## Task directions
Pick up the article on national guidelines and UK venom immunotherapy practice after its final line and continue writing it.

--- Excerpt provided Enclosed Below ---

Skip to main content
Wiley Open Access Collection logoLink to Wiley Open Access Collection
. 2016 Apr 26;46(5):749–753. doi: 10.1111/cea.12728

The impact of national guidelines on venom immunotherapy practice in the United Kingdom

L Diwakar 1,, P Ewan 2, P A J Huber 3, A Clark 2, S Nasser 2, M T Krishna 4
PMCID: PMC4869676  PMID: 26989871

Venom immunotherapy (VIT) is the only effective treatment for prevention of further anaphylactic reactions to bee and wasp stings in allergic individuals. A previous national survey carried out in 2006/2007 revealed significant heterogeneity in UK practice 1. The British Society for Allergy and Clinical Immunology (BSACI) guidelines for the diagnosis and management of hymenoptera venom (HV) allergy were subsequently published in 2011 2 (Table 1).

Table 1.

Results of the VIT UK national surveys

  2006/2007b (%) 2014 Survey (%)
Overall n = 48 Overall n = 64 Allergists n = 28 Immunologists n = 21 Other n = 15
Diagnosis of HV allergy
SPT is the first‐line test (%) 45 66 77 65 46
SPT highest concentration is 100 mcg/mL (%) 43 36 46 15 54
SPT highest concentration is 300 mcg/mL (%) 55 62 54 85 36
If sSIgEaand SPT negative, IDT will be performed by (%) 50 80 91 85 54
IDT highest concentration is 1.0 mcg/mL (%) 45 81 74 94 71
Component‐resolved tests performed if dual positive for wasp and bee venom sSIgE and skin tests (%) NAc 87 81 95 77d
Baseline tryptase (bT) checked in all patients with a history of systemic reaction (%) 47 88 85 100 70
Administration of VIT
Conventional up‐dosing protocol preferred (%) 92 74 55 90 82
Ultra‐rush/rush induction protocol ever used (%) 25 38 60 21 27
Antihistamines for all VIT patients before injection (%) 42 40 53 22 46
Maximum interval between injections during maintenance is 4–8 weeks (%) 89 94 90 94 100
Target maintenance dose is 100 mcg/mL (%) 89 98 100 94 100
Patients monitored for at least 1 h post‐injection (%) NAc 88 90 94 73
Optimal duration of VIT is 3 years (%) 55 83 84 94 64
VIT extended if sSIgEa detected at the end of 3–5 years (%)e 14 6 5 5 27
a

Serum‐specific IgE.

--- End of Enclosed Excerpt provided ---
--- The data Enclosed Below ---

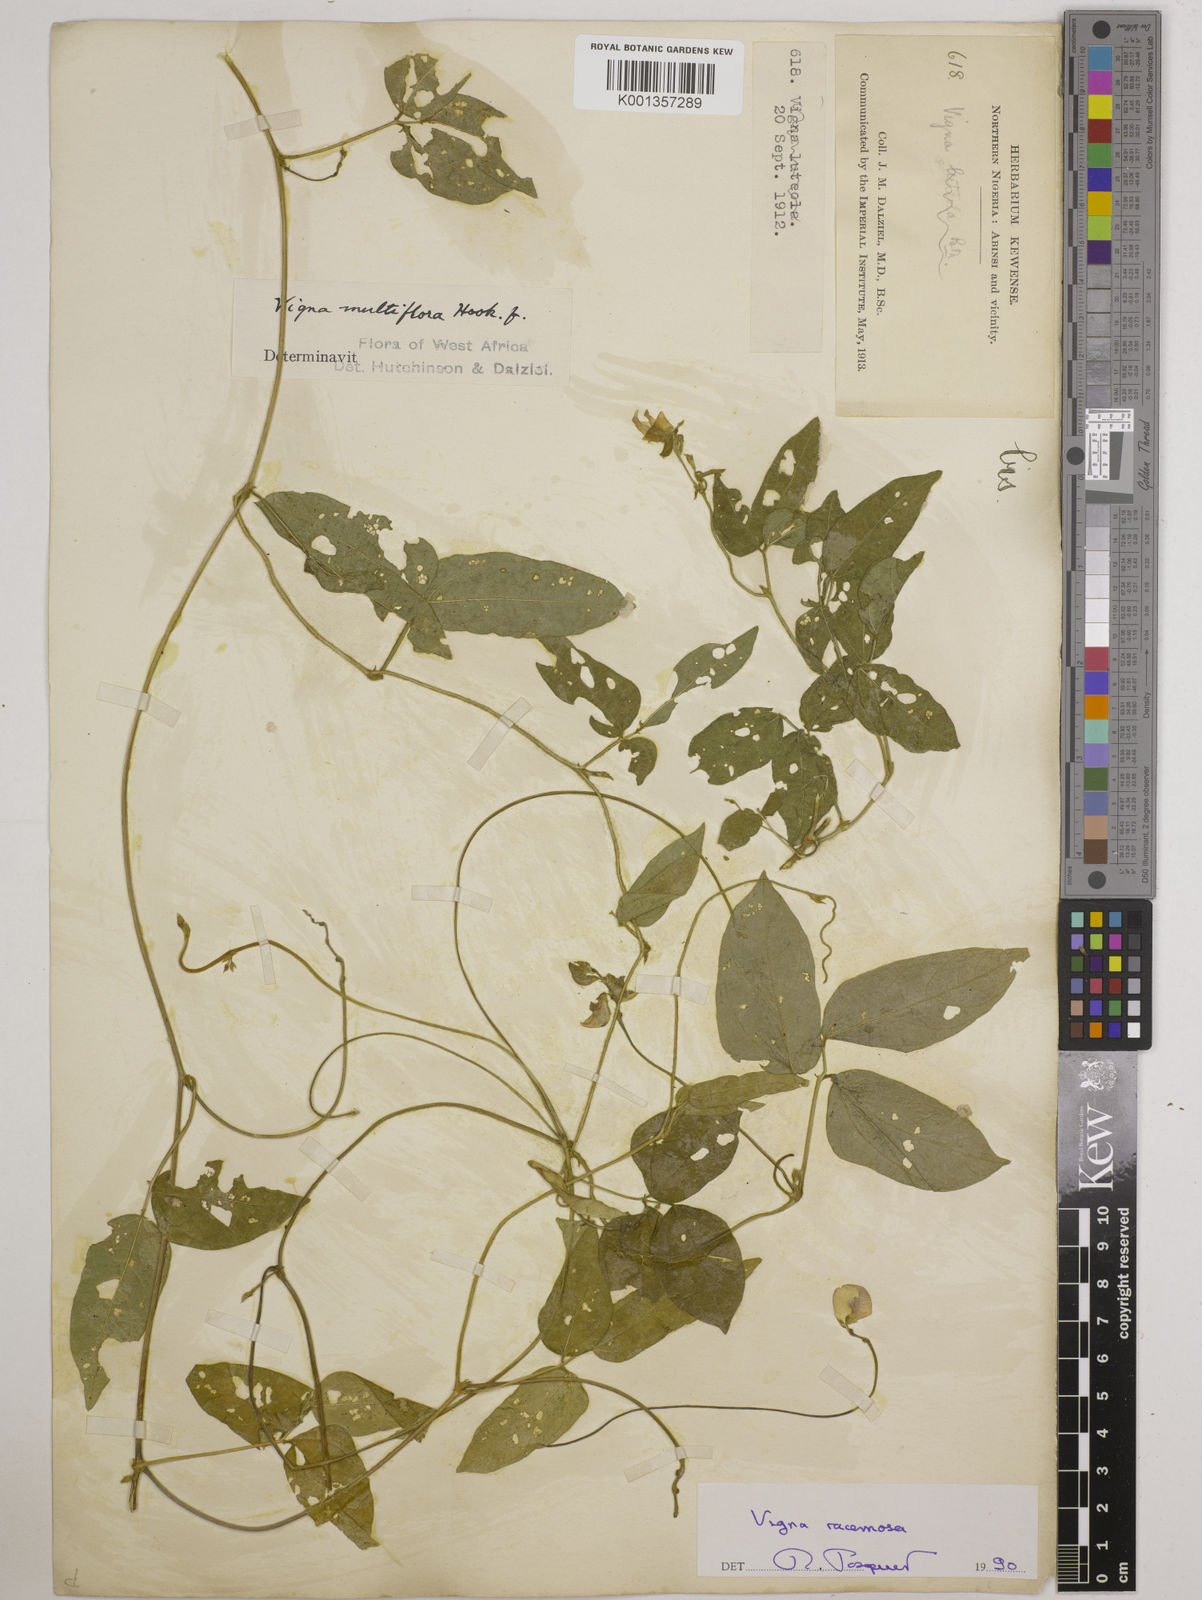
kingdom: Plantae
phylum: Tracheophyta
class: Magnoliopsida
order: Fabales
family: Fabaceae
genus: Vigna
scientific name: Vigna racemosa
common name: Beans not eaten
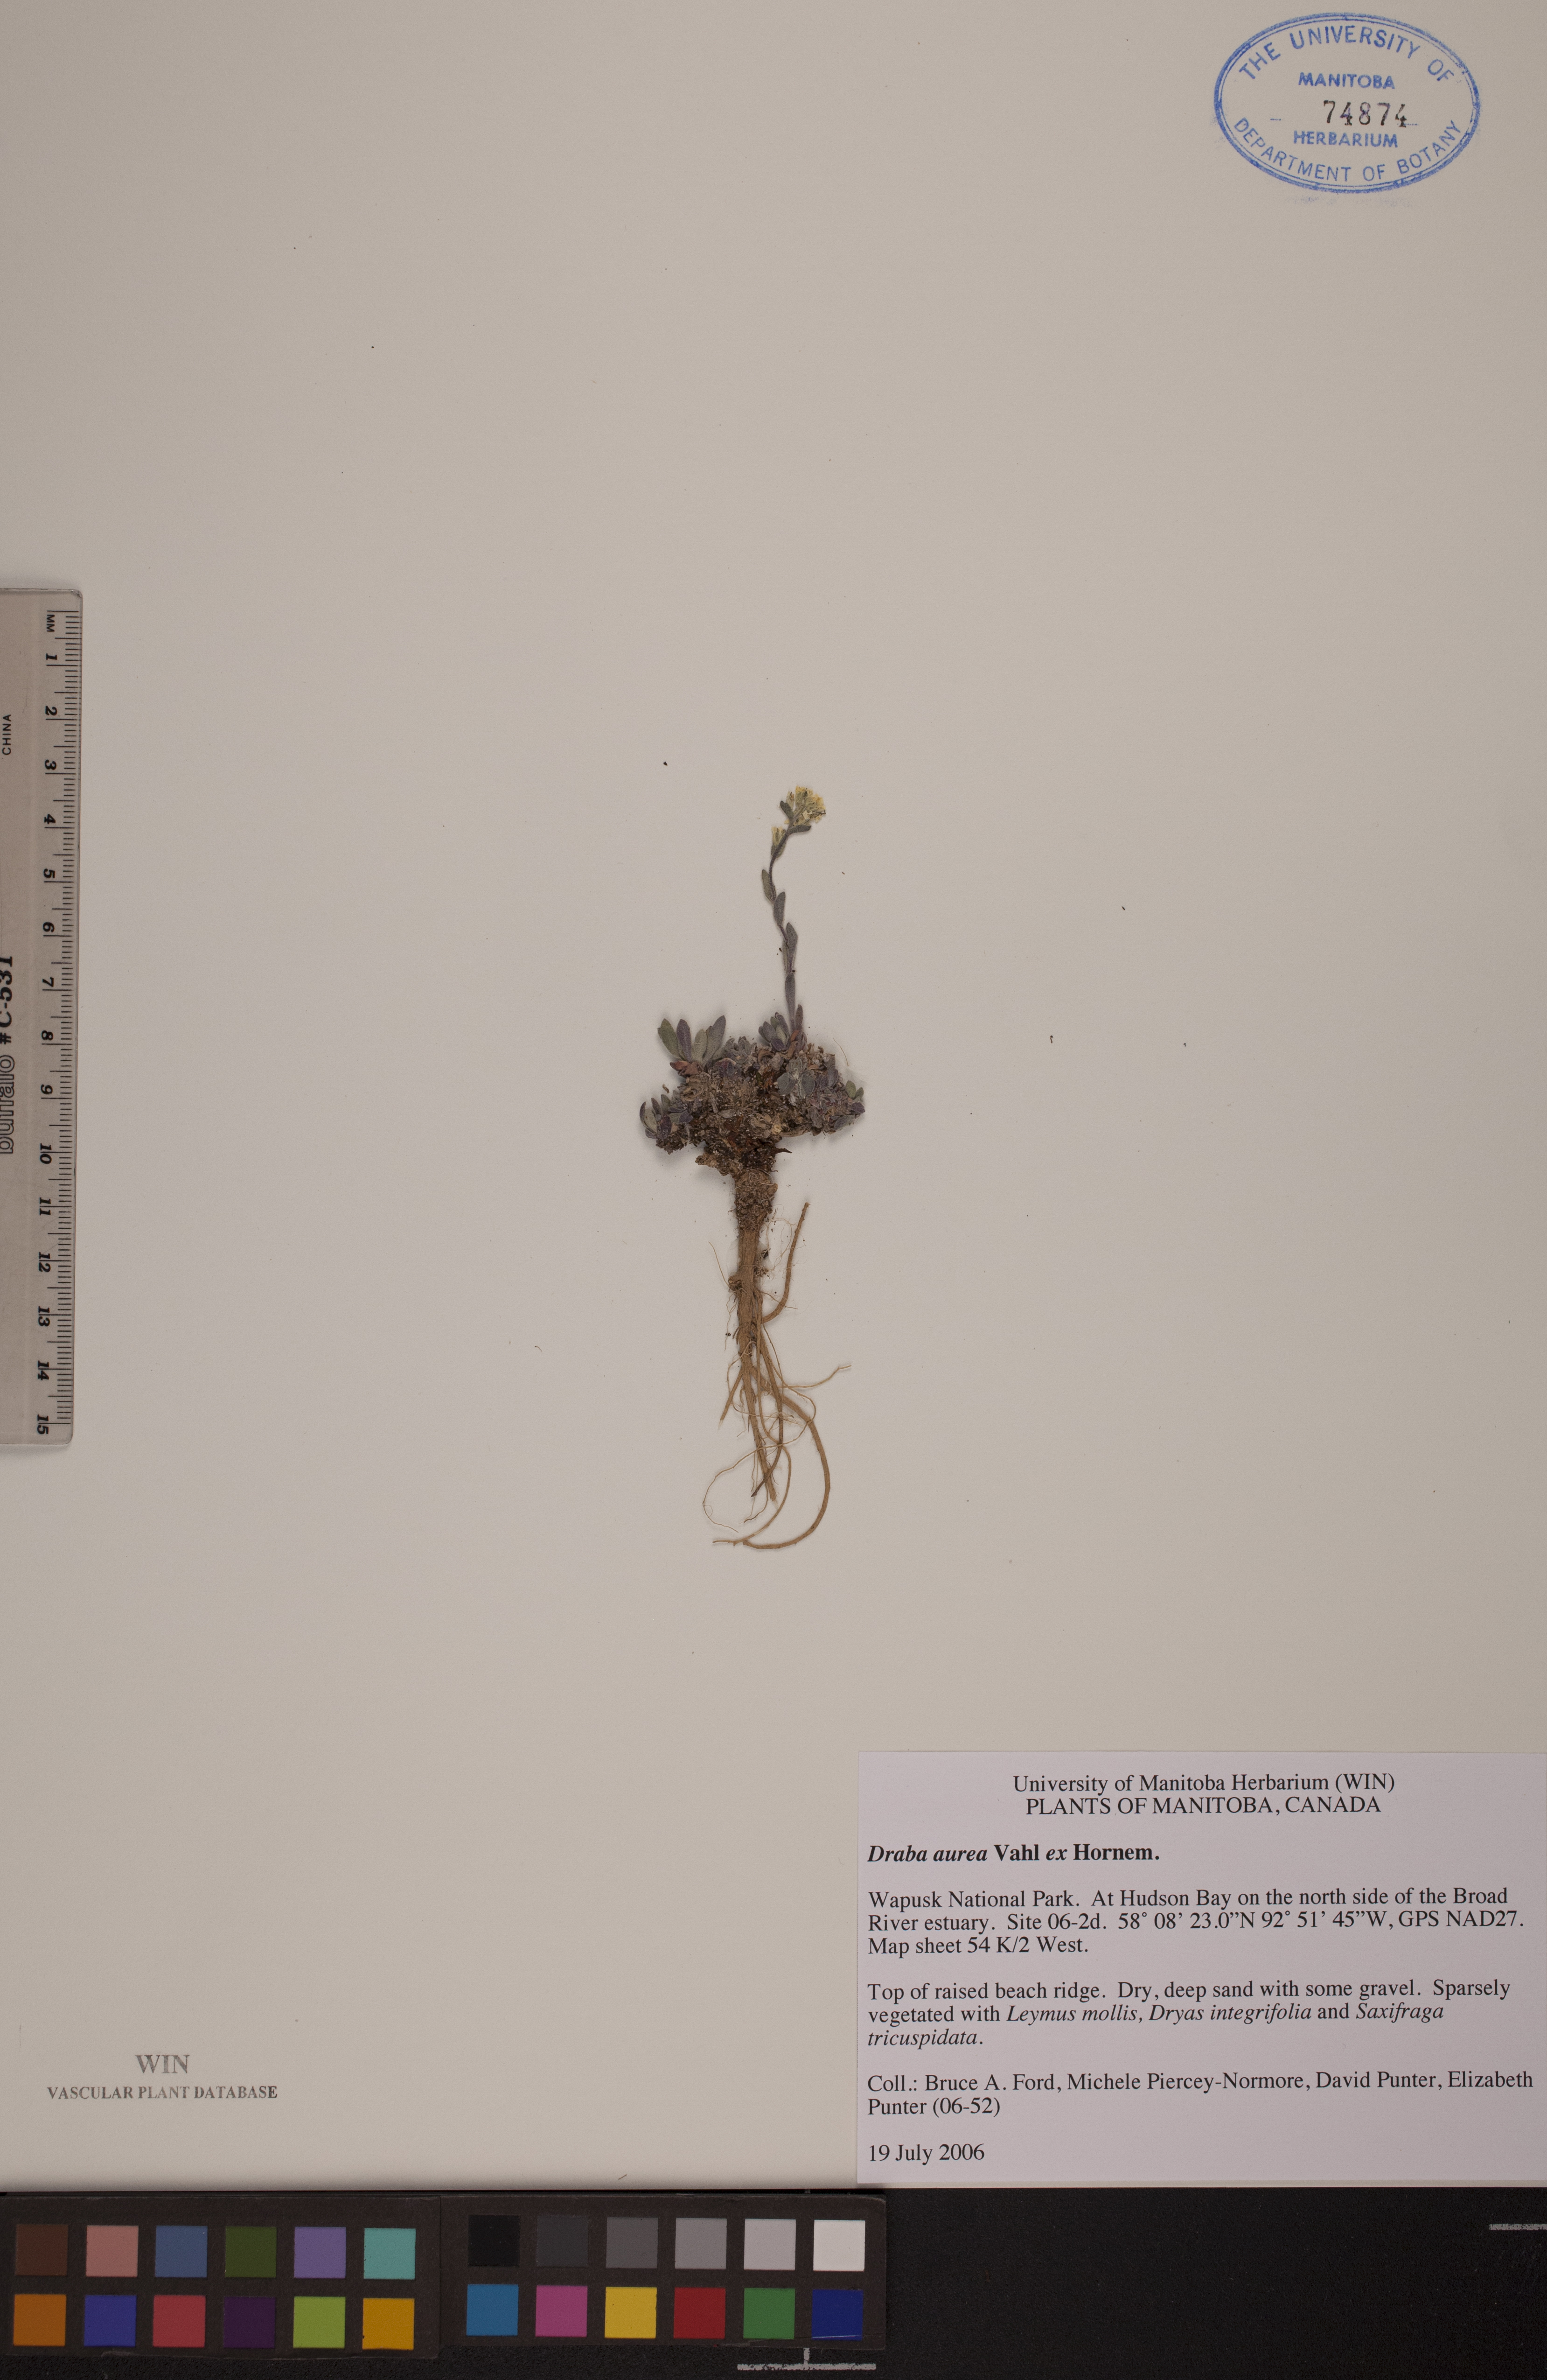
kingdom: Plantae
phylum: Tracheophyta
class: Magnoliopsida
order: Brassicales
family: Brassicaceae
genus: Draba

--- End of Enclosed The data ---

## Answer for this exercise
b

Results from the 2006/2007 survey.

c

This question did not feature in the previous survey.

d

An additional 9% would refer patient to tertiary centre.

e

Not recommended in the BSACI guideline.

This repeat survey was carried out to assess whether publication of BSACI guidelines helped improve the diagnosis and management of HV allergy in the UK National Health Service (NHS).

Methods

The survey questionnaire (same as in previous survey 1 with two additional questions, Appendix 1) was emailed via a web link (www.surveymonkey.com) to all consultant physicians who were members of the BSACI in March 2014. A total of 247 practitioners from 80 UK NHS hospitals were contacted. Respondents were requested to identify their speciality interest as well as whether they were adult or paediatric physicians.

Two reminder emails were sent in April/May 2014.

The results were compared with the data obtained during the 2006/2007 survey to assess the impact of the BSACI guideline on the practice of HV allergy in UK NHS allergy services.

Results

A total of 113 (46%) responses were received. One hundred and seven (95%) respondents worked in 75 centres across the United Kingdom. Two respondents were from the republic of Ireland and three UK respondents did not divulge their centre of work. One responder was not practising in the United Kingdom at the time of the survey and was therefore excluded from analysis.

Over half of the respondents of this resurvey (n = 67/113; 59.3%) carried out VIT. Of these, 64 responses received from 35 UK centres were deemed eligible for analysis.

Amongst the 64 respondents undertaking VIT, 28 (44%) were adult or paediatric allergists, 21 (33%) were immunologists and 15 (23%) identified themselves as ‘other’ clinicians. A majority of the latter group (n = 10) were respiratory physicians with an interest in allergy, whilst three were paediatricians with an interest in allergy.

Clinic structure

A total of 37 (58%) respondents managed only adults with allergy, 12 (19%) only treated children, whilst 15 respondents (23%) managed both adults and children at their clinic.

Six centres had no patients undergoing VIT, whilst seven had more than 30 patients undergoing VIT at the time of the survey (see Fig. 1). Just over half the respondents (52%) had 10 or more patients undergoing VIT at their centre at the time of the survey. Most clinics were staffed by a specialist nurse (86%) and/or by a consultant (76%). Some centres (44%) had junior doctors in the clinic.

Figure 1.

Figure 1

Number of centres as per VIT patient load.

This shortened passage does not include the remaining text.